Work item: The job is to find each line of the records below that includes the word "Chapter" and copy it.

[Entries supplied — start]

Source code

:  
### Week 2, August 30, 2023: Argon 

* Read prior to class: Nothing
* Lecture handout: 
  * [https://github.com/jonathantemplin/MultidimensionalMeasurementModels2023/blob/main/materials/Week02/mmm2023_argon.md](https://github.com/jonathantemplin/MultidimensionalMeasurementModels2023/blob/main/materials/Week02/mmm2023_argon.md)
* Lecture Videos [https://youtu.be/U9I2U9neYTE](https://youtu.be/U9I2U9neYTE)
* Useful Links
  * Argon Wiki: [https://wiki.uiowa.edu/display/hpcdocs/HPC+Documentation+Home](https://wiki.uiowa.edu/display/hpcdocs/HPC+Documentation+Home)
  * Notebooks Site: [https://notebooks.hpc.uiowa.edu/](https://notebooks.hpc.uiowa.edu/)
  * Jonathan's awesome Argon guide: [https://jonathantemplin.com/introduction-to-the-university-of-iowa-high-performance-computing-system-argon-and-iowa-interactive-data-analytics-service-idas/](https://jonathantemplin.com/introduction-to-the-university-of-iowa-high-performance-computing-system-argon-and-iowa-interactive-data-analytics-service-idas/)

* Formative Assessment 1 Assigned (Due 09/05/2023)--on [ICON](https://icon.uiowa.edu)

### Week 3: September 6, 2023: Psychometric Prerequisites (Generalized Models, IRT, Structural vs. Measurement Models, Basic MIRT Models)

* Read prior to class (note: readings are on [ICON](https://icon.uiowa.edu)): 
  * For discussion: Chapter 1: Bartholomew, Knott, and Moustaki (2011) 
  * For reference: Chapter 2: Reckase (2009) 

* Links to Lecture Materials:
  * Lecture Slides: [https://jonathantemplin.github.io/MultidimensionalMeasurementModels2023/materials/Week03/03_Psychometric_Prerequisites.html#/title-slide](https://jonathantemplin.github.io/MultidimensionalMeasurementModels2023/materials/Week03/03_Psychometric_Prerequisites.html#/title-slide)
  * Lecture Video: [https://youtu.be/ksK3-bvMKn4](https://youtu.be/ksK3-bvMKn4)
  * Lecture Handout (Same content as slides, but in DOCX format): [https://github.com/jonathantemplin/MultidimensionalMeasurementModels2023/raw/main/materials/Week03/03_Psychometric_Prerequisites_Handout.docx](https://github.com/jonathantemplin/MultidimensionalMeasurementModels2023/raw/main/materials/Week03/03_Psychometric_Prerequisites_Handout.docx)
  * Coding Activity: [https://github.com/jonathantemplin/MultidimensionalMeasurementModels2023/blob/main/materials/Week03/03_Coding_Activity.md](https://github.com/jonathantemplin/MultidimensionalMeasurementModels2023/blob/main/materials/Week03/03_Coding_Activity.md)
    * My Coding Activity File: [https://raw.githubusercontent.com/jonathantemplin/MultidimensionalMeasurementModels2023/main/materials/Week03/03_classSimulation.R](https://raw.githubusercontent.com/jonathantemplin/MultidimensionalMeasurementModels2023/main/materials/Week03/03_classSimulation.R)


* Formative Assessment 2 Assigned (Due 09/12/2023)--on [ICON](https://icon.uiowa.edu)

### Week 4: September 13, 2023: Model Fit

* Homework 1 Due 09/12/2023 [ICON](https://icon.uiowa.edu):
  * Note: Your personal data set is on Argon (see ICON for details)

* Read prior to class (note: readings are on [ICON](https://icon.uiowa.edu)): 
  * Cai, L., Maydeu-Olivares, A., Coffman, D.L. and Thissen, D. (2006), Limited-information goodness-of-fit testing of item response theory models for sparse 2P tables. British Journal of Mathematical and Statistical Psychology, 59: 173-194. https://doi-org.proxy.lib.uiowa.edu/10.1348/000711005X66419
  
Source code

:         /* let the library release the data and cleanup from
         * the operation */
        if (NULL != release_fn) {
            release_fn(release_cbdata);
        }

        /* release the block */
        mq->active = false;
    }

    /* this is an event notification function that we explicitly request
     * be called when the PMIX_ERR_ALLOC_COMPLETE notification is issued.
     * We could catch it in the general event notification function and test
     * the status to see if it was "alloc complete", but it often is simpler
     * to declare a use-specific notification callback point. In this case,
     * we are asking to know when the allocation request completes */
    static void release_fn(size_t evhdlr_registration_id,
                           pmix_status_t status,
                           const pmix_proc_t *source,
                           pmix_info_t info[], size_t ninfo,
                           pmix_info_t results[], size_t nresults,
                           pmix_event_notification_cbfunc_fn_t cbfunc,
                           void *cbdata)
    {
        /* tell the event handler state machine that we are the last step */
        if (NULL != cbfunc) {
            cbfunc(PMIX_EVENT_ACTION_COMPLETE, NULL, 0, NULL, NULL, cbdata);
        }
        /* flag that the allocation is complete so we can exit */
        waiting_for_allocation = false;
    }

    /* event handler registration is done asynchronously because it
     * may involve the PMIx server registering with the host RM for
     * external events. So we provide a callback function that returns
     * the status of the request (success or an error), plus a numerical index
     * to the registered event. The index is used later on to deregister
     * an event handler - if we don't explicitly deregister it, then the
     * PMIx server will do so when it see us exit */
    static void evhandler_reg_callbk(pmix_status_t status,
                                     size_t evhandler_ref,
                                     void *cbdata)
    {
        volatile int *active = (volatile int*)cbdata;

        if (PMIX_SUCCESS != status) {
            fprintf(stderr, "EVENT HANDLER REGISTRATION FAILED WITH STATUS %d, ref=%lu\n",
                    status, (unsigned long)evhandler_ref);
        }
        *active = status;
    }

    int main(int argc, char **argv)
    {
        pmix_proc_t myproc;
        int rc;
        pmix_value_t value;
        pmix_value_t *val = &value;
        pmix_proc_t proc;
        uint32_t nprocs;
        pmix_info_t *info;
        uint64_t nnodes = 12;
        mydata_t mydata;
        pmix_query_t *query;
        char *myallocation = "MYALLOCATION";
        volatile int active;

[Entries supplied — finish]

Task solution:
  * For discussion: Chapter 1: Bartholomew, Knott, and Moustaki (2011) 
  * For reference: Chapter 2: Reckase (2009) 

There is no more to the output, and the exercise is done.